* _Task to carry out_
The records that follow are to be printed exactly, with no images.
......
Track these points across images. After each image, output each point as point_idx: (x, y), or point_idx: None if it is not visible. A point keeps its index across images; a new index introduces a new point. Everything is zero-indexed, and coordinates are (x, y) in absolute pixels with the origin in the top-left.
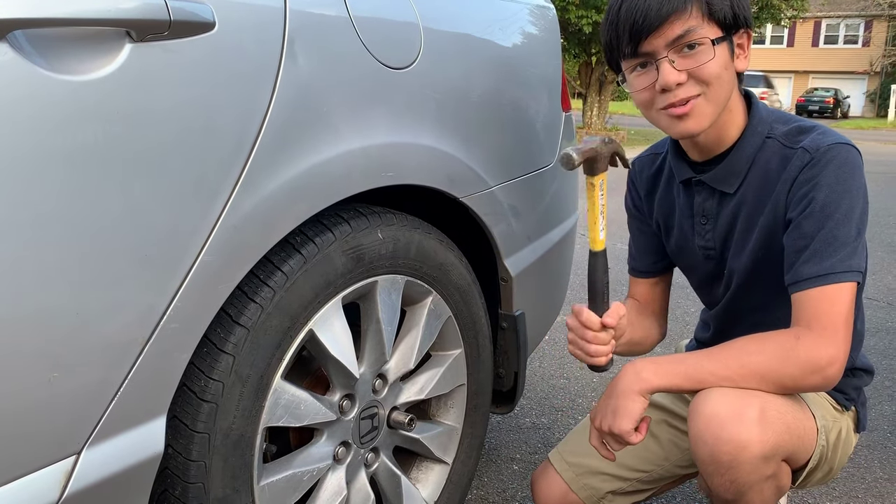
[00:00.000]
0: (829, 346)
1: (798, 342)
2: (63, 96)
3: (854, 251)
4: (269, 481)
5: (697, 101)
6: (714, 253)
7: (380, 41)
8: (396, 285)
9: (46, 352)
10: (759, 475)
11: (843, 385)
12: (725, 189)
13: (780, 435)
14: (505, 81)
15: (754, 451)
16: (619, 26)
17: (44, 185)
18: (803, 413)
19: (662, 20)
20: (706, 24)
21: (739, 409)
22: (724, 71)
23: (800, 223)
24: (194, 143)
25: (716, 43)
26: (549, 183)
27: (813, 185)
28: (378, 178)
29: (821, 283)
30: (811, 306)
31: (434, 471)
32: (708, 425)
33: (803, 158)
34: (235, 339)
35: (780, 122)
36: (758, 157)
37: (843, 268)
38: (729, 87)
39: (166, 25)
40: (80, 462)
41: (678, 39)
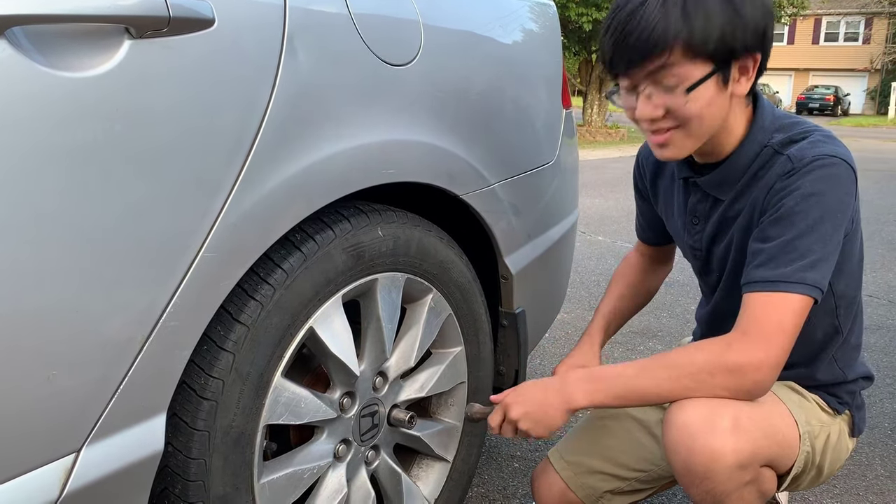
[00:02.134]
0: (759, 350)
1: (728, 349)
2: (62, 93)
3: (812, 265)
4: (270, 479)
5: (674, 134)
6: (700, 254)
7: (380, 38)
8: (397, 283)
9: (46, 349)
10: (735, 483)
11: (836, 390)
12: (718, 195)
13: (755, 442)
14: (505, 79)
15: (728, 460)
16: (604, 47)
17: (42, 182)
18: (783, 419)
19: (642, 56)
20: (689, 64)
21: (711, 419)
22: (707, 108)
23: (764, 228)
24: (194, 140)
25: (696, 86)
26: (550, 180)
27: (786, 193)
28: (378, 176)
29: (768, 288)
30: (753, 311)
31: (434, 468)
32: (681, 436)
33: (784, 167)
34: (235, 337)
35: (781, 131)
36: (752, 166)
37: (795, 279)
38: (714, 120)
39: (165, 22)
40: (80, 460)
41: (655, 72)
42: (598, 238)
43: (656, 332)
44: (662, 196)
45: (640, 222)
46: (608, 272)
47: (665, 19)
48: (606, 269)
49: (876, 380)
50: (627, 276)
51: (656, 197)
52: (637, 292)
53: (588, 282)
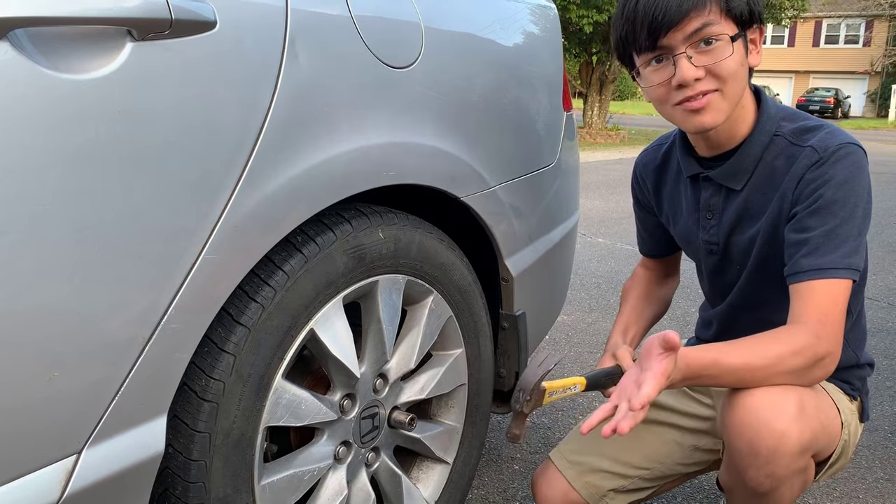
......
* _Solution for this problem_
Track these points across images. After each image, output each point as point_idx: (x, y), or point_idx: None if it is not visible. A point keeps its index across images; a new index introduces a new point. Everything is zero-indexed, and coordinates are (x, y) in absolute pixels with the origin in the top-left.
[00:00.000]
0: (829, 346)
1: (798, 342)
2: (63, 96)
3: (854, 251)
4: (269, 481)
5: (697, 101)
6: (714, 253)
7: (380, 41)
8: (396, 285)
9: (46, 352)
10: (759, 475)
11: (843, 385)
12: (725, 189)
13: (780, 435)
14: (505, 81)
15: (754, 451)
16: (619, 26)
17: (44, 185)
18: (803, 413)
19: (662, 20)
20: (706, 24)
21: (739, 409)
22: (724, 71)
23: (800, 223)
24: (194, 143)
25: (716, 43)
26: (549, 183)
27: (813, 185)
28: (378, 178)
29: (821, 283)
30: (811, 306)
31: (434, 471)
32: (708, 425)
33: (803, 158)
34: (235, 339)
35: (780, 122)
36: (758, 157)
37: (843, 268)
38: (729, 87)
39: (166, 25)
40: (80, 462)
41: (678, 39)
[00:02.134]
0: (759, 350)
1: (728, 349)
2: (62, 93)
3: (812, 265)
4: (270, 479)
5: (674, 134)
6: (700, 254)
7: (380, 38)
8: (397, 283)
9: (46, 349)
10: (735, 483)
11: (836, 390)
12: (718, 195)
13: (755, 442)
14: (505, 79)
15: (728, 460)
16: (604, 47)
17: (42, 182)
18: (783, 419)
19: (642, 56)
20: (689, 64)
21: (711, 419)
22: (707, 108)
23: (764, 228)
24: (194, 140)
25: (696, 86)
26: (550, 180)
27: (786, 193)
28: (378, 176)
29: (768, 288)
30: (753, 311)
31: (434, 468)
32: (681, 436)
33: (784, 167)
34: (235, 337)
35: (781, 131)
36: (752, 166)
37: (795, 279)
38: (714, 120)
39: (165, 22)
40: (80, 460)
41: (655, 72)
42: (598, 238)
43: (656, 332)
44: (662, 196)
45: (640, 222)
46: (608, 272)
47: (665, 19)
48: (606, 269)
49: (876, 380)
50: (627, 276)
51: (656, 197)
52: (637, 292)
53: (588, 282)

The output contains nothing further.